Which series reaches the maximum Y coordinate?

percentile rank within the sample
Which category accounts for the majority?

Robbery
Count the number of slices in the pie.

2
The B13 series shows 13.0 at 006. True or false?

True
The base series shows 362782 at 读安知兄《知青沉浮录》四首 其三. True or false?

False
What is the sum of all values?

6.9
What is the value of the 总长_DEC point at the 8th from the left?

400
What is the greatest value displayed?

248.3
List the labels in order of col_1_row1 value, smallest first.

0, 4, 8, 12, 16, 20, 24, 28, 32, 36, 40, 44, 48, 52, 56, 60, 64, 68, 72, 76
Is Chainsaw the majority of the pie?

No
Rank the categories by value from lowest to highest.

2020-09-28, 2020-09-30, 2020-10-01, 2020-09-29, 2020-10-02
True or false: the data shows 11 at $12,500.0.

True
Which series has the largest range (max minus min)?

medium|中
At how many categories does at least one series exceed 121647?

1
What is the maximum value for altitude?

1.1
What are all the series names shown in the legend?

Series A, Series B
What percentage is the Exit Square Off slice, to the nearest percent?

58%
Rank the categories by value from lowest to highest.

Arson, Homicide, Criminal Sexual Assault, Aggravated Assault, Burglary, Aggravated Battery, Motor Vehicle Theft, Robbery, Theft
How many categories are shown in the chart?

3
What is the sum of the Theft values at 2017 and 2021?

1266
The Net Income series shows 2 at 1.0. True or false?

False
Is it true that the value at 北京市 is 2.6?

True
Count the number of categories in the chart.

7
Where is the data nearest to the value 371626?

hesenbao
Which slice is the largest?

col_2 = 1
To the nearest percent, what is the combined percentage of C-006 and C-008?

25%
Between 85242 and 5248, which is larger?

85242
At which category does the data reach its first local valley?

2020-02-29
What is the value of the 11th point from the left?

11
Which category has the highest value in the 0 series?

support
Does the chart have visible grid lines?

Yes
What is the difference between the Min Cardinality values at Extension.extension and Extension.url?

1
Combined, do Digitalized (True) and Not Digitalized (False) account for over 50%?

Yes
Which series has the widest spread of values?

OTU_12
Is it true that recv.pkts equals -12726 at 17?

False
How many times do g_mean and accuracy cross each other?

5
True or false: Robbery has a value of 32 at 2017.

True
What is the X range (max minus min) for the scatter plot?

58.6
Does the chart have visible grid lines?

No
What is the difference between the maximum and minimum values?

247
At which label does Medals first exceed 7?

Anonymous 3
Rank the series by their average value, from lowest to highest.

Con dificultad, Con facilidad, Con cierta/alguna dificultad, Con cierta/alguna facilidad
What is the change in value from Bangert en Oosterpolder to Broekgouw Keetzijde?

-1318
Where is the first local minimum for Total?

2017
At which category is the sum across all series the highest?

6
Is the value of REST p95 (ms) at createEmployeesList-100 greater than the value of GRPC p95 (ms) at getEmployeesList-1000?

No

● ● ● ●

WORK INSTRUCTIONS: Locate each line in the entries above that contains the word "category" and copy those lines out, treating uppercase and lowercase as different.

COMPLETED EXERCISE:
Which category accounts for the majority?
At which category does the data reach its first local valley?
Which category has the highest value in the 0 series?
At which category is the sum across all series the highest?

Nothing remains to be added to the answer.